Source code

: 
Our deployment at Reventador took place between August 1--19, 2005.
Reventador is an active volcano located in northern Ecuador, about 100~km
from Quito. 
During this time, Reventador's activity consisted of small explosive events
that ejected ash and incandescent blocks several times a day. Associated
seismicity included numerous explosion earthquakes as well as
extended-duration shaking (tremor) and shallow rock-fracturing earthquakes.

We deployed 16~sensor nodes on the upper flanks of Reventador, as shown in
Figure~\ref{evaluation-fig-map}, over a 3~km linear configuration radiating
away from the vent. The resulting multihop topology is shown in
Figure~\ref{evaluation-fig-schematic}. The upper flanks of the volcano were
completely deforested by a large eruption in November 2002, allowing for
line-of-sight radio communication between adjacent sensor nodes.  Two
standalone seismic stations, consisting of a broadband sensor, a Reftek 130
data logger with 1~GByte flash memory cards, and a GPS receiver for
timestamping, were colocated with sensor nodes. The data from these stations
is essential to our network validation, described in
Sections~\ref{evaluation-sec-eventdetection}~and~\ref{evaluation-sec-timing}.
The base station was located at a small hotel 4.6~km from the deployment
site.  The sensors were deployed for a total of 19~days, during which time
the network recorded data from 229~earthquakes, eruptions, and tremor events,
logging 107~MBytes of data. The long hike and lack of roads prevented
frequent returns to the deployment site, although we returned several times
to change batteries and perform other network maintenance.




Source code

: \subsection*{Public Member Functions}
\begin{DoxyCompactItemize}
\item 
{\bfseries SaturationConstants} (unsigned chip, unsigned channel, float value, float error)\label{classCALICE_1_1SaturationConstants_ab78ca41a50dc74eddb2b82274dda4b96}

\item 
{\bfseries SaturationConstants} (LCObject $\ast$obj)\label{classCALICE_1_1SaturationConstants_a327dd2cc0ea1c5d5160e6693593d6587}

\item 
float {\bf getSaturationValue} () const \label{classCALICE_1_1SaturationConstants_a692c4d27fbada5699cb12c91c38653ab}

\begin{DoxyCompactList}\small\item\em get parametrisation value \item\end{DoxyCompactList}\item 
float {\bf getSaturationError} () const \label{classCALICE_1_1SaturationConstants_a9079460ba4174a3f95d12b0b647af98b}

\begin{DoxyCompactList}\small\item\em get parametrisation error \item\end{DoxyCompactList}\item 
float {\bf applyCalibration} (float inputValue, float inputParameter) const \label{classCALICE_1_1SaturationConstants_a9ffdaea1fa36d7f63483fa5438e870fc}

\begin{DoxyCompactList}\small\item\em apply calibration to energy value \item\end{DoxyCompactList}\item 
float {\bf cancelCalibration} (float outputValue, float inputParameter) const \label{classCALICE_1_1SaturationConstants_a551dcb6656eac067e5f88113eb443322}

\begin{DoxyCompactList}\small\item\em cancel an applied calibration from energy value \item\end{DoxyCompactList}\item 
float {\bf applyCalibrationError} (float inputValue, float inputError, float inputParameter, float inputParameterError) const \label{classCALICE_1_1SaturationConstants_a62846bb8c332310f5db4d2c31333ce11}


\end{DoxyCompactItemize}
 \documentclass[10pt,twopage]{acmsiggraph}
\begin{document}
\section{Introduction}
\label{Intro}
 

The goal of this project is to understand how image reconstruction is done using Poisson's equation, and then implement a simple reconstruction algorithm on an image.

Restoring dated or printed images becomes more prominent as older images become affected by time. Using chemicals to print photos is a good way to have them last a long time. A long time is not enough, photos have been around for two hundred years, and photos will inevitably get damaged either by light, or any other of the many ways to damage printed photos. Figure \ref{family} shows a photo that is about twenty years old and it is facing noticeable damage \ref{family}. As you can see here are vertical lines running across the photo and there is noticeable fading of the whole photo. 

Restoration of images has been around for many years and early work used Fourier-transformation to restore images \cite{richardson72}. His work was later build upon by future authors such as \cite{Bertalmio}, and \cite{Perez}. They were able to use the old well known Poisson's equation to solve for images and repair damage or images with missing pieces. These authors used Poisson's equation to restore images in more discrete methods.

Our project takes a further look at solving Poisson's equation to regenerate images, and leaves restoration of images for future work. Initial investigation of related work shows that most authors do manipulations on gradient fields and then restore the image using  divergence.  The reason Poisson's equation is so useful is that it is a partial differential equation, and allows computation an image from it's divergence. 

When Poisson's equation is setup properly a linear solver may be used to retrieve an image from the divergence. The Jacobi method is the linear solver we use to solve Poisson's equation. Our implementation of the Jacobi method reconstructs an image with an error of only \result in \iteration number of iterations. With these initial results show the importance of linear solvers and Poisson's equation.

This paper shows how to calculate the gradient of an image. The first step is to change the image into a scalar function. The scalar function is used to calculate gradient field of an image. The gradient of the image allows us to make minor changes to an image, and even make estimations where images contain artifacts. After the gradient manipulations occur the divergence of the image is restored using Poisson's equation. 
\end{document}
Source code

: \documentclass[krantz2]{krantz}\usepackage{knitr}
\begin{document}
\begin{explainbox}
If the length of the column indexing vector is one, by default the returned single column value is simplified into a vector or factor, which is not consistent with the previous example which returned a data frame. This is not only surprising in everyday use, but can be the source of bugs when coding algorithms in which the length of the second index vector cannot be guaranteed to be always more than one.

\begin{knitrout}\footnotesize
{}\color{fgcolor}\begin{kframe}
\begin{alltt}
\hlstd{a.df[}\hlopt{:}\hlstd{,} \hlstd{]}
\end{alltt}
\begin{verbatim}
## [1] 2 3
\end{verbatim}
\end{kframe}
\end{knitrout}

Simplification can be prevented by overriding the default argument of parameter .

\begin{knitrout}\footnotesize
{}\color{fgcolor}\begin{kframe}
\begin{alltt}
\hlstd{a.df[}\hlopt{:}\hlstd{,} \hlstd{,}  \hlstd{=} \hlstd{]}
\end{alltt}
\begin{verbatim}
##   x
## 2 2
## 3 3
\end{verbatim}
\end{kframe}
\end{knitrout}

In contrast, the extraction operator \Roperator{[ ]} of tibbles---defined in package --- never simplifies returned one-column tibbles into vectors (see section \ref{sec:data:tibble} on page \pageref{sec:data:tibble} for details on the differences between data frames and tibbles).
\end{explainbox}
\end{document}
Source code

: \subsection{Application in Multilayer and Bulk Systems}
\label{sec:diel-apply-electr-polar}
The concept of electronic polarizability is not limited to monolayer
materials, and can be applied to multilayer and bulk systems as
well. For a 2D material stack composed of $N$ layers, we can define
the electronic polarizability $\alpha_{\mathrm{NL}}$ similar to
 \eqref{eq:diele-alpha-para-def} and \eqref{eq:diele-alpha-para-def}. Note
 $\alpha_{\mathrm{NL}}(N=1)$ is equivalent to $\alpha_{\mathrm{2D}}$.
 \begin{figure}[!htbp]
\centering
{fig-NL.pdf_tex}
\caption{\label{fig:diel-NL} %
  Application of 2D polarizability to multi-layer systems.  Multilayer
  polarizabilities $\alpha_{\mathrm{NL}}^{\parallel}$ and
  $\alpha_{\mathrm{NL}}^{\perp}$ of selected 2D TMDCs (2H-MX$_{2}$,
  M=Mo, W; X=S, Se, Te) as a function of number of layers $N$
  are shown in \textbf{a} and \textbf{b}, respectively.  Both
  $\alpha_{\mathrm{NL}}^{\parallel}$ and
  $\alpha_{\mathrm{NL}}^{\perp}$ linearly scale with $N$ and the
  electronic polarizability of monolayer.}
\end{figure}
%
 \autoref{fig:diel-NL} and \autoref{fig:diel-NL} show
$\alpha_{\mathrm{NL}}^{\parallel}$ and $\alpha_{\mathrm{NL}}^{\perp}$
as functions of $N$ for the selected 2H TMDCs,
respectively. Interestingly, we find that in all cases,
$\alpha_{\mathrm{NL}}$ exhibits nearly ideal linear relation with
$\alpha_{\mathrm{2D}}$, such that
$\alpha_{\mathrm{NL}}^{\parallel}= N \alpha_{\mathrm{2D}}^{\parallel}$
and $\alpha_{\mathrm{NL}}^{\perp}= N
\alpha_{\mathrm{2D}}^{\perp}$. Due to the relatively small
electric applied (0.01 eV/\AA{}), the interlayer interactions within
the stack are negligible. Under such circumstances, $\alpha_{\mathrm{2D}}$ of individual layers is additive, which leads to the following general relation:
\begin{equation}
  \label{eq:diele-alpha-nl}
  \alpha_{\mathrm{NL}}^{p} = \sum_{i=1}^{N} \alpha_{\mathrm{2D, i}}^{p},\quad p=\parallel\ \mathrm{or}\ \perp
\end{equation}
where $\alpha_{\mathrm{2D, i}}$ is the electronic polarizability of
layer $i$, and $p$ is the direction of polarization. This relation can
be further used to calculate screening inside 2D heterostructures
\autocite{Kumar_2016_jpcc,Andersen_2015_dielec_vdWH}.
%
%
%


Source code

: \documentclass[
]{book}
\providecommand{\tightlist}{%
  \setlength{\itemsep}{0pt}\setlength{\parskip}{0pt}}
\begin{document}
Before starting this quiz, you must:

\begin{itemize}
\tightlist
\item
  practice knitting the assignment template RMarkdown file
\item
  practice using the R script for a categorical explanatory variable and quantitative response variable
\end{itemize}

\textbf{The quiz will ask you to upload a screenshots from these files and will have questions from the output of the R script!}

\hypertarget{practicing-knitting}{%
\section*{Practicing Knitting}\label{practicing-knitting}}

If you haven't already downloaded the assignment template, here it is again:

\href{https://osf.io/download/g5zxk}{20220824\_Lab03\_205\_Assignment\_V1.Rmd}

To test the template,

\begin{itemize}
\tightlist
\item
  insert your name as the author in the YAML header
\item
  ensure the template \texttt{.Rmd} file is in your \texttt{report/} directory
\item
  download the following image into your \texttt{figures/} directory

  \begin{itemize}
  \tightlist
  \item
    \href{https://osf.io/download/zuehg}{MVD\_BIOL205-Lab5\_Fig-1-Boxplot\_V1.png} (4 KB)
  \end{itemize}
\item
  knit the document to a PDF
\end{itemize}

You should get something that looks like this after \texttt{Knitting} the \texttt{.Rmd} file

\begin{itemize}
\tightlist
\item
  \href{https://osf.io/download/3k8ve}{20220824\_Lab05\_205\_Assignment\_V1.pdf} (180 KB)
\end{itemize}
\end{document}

(WHAT TO WORK ON)
Gather every line from the entries above where the word "events" appears, and copy them.

(PROBLEM SOLUTION)
During this time, Reventador's activity consisted of small explosive events
the network recorded data from 229~earthquakes, eruptions, and tremor events,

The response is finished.